▶ _EXERCISE DESCRIPTION_: Please print the entries below exactly, from the line with "ポップコーン犬の丸底巾着バッグ" through the line with "실어주고 사람들의 역량을 강화합니다.", including both of those lines and leaving out all others.
---------- ENTRIES PROVIDED ----------
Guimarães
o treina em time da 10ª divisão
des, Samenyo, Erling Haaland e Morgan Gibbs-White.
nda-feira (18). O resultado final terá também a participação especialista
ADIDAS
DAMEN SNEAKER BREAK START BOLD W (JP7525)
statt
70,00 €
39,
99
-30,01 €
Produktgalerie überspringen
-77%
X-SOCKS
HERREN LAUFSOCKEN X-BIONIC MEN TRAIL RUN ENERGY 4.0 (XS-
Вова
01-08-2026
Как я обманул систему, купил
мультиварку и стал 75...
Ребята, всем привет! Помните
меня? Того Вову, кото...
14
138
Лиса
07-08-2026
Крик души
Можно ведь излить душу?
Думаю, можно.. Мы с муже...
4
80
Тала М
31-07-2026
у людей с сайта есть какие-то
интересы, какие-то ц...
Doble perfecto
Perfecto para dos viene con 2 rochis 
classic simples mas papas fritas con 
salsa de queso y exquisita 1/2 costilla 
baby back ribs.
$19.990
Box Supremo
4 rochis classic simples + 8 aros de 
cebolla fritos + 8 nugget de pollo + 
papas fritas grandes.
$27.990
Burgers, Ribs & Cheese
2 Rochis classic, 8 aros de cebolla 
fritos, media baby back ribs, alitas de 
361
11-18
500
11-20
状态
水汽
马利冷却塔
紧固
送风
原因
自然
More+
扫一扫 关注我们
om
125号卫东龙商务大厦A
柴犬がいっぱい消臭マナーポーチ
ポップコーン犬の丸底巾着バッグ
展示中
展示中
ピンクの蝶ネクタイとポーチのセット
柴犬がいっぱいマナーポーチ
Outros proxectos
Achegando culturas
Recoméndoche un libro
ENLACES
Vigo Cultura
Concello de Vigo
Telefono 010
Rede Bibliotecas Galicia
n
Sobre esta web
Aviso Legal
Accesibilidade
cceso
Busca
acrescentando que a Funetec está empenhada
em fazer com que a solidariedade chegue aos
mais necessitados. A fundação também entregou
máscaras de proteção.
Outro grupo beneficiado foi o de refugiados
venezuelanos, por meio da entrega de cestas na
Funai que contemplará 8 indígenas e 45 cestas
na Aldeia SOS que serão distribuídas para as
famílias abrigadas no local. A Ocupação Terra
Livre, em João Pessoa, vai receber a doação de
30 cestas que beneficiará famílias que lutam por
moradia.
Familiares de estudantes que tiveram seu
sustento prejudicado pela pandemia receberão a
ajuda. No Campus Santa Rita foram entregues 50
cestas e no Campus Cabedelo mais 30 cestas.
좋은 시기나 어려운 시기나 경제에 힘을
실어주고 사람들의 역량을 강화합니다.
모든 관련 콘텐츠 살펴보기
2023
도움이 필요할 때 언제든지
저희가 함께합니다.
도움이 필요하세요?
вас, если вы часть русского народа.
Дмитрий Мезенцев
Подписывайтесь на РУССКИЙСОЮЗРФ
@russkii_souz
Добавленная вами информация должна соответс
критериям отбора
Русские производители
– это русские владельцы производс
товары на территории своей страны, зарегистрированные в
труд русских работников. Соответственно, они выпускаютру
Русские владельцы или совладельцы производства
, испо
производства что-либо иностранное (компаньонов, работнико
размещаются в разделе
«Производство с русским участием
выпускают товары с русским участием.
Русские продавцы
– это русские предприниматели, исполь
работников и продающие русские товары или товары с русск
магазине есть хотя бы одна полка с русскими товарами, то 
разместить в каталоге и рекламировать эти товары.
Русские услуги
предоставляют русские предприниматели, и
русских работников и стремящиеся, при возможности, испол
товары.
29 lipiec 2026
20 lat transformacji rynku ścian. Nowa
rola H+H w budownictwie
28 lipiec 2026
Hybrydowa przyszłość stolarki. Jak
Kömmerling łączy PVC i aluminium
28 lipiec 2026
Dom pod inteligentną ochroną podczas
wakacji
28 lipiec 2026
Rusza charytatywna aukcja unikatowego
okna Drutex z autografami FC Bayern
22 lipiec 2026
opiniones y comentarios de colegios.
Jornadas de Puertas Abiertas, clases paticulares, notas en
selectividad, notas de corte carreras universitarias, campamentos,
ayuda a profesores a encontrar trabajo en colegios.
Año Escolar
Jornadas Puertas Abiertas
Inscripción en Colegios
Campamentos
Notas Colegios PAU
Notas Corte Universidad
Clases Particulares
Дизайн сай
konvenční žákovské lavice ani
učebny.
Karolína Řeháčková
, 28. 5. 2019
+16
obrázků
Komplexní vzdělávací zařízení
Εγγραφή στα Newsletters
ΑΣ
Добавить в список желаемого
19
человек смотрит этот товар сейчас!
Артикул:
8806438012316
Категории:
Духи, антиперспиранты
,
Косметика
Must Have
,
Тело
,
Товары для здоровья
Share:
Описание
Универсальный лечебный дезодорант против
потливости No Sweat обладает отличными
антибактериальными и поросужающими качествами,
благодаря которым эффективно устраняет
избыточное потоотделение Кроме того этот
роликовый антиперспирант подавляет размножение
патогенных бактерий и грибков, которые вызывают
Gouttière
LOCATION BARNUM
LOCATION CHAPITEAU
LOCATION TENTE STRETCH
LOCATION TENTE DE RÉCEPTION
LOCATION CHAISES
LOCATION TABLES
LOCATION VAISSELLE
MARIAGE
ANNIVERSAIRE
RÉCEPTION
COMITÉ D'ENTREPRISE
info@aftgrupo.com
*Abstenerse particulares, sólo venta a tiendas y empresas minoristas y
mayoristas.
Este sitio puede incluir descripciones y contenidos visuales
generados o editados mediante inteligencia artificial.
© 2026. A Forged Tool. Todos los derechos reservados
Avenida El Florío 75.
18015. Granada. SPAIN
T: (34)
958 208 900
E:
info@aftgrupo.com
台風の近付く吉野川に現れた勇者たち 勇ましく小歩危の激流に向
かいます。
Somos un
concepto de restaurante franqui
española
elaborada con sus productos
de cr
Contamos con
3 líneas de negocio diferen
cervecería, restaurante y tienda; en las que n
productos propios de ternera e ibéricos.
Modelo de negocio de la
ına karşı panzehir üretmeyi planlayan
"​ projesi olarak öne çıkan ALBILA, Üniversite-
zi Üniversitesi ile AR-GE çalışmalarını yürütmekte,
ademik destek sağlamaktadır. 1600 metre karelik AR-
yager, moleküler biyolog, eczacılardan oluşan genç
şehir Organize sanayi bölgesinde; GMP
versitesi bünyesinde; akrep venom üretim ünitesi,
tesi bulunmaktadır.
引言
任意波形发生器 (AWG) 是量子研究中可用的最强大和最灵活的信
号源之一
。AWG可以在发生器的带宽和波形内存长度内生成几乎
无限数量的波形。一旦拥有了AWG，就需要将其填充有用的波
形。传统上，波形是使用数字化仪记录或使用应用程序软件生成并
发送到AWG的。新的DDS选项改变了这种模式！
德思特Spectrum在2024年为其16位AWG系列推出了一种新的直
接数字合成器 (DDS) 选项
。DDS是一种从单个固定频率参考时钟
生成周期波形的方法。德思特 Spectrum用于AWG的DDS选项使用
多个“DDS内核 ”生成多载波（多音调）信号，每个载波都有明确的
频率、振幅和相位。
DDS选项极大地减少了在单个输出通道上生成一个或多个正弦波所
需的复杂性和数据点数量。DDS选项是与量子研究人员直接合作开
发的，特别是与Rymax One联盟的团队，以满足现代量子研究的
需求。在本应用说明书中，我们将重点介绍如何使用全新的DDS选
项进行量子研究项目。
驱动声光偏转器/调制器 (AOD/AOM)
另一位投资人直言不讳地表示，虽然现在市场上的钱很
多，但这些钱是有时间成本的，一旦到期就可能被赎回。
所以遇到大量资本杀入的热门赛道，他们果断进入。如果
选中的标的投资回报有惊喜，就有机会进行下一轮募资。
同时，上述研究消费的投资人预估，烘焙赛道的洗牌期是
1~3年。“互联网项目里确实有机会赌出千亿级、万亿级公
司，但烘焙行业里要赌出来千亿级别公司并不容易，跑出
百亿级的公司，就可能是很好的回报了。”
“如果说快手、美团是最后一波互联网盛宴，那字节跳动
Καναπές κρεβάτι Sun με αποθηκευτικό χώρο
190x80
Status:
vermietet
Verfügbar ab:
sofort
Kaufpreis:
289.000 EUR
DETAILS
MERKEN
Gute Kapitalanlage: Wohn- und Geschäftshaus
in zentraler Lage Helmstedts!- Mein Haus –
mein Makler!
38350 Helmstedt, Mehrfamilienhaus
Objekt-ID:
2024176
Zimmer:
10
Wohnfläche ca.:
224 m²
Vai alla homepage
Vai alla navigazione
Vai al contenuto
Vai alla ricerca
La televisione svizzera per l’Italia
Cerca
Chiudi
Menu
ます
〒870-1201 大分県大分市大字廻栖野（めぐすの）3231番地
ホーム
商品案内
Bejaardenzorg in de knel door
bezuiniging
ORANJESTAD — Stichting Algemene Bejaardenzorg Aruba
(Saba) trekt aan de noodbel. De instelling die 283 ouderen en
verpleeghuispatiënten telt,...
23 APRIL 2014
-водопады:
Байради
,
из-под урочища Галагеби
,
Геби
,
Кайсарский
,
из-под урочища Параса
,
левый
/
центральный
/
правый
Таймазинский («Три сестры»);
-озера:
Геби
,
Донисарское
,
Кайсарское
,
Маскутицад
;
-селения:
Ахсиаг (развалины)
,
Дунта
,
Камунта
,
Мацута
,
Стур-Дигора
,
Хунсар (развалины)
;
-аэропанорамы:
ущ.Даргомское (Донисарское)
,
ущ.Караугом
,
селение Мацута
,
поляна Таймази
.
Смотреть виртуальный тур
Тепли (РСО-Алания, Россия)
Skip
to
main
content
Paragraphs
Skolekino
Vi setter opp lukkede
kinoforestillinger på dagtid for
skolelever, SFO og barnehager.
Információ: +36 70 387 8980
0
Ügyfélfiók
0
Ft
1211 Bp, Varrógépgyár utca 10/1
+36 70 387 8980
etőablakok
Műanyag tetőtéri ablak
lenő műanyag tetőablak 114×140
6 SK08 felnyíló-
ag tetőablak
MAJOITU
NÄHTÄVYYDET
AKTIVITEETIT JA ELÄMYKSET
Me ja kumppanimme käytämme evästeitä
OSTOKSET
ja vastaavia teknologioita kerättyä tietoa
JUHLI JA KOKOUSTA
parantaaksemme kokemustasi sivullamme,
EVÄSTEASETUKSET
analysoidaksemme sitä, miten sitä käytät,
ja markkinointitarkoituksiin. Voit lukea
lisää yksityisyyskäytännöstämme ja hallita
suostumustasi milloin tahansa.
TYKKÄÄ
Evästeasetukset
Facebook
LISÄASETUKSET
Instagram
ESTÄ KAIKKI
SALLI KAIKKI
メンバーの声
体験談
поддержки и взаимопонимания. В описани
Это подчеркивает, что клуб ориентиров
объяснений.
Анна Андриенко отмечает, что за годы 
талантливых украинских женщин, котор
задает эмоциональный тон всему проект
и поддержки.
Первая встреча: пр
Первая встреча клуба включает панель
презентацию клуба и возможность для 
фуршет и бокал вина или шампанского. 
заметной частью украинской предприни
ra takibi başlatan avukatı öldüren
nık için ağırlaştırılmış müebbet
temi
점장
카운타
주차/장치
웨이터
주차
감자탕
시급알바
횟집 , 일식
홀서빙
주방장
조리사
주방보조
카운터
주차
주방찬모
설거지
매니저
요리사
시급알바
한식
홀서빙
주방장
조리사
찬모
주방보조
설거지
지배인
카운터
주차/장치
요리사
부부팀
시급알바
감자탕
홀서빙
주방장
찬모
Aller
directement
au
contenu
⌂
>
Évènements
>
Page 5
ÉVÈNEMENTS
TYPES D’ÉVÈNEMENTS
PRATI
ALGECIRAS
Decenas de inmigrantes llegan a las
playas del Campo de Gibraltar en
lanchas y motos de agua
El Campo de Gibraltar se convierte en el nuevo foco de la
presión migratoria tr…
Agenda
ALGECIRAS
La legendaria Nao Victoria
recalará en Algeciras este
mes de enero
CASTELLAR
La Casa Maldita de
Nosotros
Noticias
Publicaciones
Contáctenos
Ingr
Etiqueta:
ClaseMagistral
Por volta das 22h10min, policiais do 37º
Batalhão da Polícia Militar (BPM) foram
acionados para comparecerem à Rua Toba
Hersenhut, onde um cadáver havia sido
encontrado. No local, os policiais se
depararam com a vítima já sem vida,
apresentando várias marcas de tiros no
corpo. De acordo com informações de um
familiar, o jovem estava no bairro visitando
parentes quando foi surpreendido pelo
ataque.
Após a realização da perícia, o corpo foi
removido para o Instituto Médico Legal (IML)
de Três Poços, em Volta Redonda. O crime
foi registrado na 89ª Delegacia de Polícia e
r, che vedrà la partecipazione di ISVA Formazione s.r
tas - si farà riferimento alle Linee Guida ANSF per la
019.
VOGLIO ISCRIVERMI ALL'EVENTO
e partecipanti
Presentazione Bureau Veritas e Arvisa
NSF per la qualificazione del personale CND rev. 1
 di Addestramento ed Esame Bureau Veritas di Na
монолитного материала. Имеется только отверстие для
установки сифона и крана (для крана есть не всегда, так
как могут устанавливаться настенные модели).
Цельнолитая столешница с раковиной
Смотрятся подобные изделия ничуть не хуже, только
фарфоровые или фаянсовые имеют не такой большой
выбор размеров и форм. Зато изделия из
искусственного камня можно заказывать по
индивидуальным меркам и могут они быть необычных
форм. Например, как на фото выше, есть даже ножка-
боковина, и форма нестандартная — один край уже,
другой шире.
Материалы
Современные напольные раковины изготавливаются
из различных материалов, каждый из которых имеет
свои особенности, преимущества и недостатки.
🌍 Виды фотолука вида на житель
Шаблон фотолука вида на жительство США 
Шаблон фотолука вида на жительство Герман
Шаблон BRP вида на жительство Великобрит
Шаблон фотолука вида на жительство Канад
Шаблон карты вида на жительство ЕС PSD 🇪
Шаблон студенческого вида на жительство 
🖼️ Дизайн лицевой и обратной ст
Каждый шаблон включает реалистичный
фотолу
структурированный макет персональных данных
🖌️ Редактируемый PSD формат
----------
▶ _COMPLETED EXERCISE_:
ポップコーン犬の丸底巾着バッグ
展示中
展示中
ピンクの蝶ネクタイとポーチのセット
柴犬がいっぱいマナーポーチ
Outros proxectos
Achegando culturas
Recoméndoche un libro
ENLACES
Vigo Cultura
Concello de Vigo
Telefono 010
Rede Bibliotecas Galicia
n
Sobre esta web
Aviso Legal
Accesibilidade
cceso
Busca
acrescentando que a Funetec está empenhada
em fazer com que a solidariedade chegue aos
mais necessitados. A fundação também entregou
máscaras de proteção.
Outro grupo beneficiado foi o de refugiados
venezuelanos, por meio da entrega de cestas na
Funai que contemplará 8 indígenas e 45 cestas
na Aldeia SOS que serão distribuídas para as
famílias abrigadas no local. A Ocupação Terra
Livre, em João Pessoa, vai receber a doação de
30 cestas que beneficiará famílias que lutam por
moradia.
Familiares de estudantes que tiveram seu
sustento prejudicado pela pandemia receberão a
ajuda. No Campus Santa Rita foram entregues 50
cestas e no Campus Cabedelo mais 30 cestas.
좋은 시기나 어려운 시기나 경제에 힘을
실어주고 사람들의 역량을 강화합니다.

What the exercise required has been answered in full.